The research, published in The Lancet last week (6 July) concludes that darunavir-ritonavir, a drug developed to combat HIV that is resistant to other HIV drugs, should be considered as a treatment option for HIV-infected individuals at various stages of treatment.
But Walter Jaoko, chairman of the Department of Medical Microbiology at the University of Nairobi, Kenya, said that while the outcome of the research was good news, he doubts there will be a major switch from lopinavir-ritonavir — the widely used drug known as Kaletra — to darunavir-ritonavir, saying cost is likely to put this new drug beyond the reach of many patients in the developing world.
Both darunavir-ritonavir and lopinavir-ritonavir are protease inhibitors; they interfere with the virus' ability to make copies of itself.

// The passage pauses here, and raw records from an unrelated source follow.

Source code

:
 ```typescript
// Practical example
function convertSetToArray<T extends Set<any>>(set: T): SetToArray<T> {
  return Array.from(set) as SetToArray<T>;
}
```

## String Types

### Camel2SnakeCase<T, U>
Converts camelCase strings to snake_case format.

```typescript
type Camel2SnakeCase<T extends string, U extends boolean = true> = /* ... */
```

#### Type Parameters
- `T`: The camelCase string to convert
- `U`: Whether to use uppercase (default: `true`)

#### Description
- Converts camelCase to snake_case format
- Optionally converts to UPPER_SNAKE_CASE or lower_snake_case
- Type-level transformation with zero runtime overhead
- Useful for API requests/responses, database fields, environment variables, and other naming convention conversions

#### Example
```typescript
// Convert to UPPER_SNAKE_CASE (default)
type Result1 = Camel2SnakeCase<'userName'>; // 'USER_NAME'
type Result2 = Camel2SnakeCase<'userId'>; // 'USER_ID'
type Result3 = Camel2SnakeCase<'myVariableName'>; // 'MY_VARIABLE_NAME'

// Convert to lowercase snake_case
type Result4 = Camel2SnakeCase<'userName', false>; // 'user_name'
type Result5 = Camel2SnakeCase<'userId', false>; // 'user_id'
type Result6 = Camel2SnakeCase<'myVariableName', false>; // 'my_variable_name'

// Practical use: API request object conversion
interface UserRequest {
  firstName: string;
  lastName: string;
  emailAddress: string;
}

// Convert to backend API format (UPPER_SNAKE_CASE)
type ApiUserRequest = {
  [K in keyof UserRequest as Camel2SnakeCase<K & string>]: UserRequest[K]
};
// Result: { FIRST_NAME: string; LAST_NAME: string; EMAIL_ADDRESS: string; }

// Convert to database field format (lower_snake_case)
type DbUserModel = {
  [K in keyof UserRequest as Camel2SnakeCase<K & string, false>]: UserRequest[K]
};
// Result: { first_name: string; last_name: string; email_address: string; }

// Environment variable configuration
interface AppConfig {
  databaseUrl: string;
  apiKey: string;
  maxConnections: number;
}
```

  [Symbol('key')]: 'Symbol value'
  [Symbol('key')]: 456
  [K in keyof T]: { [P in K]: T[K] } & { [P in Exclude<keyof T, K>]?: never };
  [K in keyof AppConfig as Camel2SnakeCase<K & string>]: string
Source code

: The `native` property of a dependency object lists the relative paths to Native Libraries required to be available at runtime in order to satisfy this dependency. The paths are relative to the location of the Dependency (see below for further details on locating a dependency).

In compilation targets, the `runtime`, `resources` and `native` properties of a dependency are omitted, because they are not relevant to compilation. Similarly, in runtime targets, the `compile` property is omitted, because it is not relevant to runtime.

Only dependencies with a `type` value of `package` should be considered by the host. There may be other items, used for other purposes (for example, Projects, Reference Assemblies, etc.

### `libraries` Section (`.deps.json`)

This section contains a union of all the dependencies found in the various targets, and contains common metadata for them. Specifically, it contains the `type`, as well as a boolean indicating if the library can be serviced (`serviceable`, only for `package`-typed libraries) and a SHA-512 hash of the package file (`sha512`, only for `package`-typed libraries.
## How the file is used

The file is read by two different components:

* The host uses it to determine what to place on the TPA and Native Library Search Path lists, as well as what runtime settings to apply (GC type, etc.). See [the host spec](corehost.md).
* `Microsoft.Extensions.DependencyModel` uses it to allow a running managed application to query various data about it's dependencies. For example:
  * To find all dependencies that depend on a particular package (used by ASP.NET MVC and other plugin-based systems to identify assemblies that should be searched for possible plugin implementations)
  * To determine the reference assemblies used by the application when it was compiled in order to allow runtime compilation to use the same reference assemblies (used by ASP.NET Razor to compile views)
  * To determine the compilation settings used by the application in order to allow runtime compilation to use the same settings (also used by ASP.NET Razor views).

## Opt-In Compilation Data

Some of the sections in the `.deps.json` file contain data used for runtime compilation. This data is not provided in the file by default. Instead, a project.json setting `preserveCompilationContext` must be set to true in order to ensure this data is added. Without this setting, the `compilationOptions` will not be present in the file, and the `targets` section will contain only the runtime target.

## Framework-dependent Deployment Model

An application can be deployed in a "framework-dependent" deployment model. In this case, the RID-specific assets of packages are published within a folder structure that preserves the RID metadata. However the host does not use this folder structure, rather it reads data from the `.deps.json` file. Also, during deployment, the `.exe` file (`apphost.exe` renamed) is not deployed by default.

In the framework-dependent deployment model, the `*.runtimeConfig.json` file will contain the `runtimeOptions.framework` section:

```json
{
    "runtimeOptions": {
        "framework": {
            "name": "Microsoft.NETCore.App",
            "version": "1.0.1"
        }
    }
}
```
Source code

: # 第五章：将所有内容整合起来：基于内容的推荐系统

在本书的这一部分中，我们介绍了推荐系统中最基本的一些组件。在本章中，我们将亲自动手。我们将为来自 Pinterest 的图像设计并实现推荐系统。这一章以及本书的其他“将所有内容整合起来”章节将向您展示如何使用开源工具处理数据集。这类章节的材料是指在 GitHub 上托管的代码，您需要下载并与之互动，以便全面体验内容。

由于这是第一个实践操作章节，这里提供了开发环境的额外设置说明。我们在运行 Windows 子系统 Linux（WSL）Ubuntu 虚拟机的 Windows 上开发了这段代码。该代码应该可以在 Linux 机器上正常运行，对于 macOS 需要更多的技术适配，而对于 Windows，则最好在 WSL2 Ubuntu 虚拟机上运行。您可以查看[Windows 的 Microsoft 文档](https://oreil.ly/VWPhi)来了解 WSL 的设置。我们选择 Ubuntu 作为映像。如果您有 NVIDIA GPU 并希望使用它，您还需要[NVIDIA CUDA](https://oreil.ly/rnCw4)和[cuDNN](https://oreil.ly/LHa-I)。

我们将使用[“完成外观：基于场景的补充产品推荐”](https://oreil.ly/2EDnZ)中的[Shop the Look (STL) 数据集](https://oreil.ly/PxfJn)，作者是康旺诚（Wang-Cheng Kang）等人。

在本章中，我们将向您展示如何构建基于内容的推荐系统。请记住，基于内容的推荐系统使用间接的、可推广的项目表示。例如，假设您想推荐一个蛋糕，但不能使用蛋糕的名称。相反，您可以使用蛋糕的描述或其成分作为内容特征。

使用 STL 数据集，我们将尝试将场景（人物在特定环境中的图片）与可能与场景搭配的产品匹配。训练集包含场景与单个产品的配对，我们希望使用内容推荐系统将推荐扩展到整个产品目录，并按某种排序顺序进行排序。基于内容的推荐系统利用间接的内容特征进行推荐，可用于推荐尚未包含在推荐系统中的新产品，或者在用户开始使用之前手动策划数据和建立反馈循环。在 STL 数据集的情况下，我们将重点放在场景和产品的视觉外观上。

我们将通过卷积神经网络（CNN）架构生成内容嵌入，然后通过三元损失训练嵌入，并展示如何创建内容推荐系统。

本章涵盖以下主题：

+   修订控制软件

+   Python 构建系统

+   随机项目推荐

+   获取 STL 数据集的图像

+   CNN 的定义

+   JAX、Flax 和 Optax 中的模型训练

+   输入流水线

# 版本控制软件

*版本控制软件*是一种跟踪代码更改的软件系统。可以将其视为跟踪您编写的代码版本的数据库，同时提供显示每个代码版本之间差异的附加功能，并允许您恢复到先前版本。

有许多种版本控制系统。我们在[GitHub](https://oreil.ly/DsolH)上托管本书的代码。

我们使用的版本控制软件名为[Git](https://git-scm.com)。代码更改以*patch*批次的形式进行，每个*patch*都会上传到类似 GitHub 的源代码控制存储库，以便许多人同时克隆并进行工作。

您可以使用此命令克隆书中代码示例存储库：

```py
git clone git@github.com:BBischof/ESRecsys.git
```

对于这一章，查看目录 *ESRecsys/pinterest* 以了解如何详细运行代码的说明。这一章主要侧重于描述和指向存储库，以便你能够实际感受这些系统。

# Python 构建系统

Darunavir-ritonavir has already been shown to be effective and superior to other protease inhibitors in patients with advanced HIV/AIDS and more exposure to treatment, but had not previously been assessed in patients with less advanced disease and less treatment experience.
Lead researcher, José Madruga of the Centre of Reference and Training for DST/AIDS Brazil, and colleagues conducted a randomised, clinical trial of 595 HIV patients who were treatment-experienced but had never taken lopinavir.
At week 48 of the trial, 71 per cent patients on darunavir-ritonavir had achieved a reduction of HIV virus genetic material in the blood (a marker of HIV infection) versus 60 per cent of patients on lopinavir-ritonavir.
Jaoko said what is needed most is an effective drug that can be taken less often, and recommended that governments in the developing world continue to use first line HIV treatment and monitor patients heavily for resistance.
Paula Munderi, of the Uganda Virus Research Institute, also welcomed the findings but said that as darunavir is new, it is not on any preferential pricing scheme so would be considerably more expensive for wide scale use.
She said that because lopinavir-ritonavir is available as a combined pill, it has a lower pill burden and is cheaper. Introducing darunavir-ritonavir would be costly, she said, as ritonavir would have to be bought separately.
Munderi recommended reserving darunavir for patients for whom lopinavir-ritonavir doesn't work or isn't tolerated.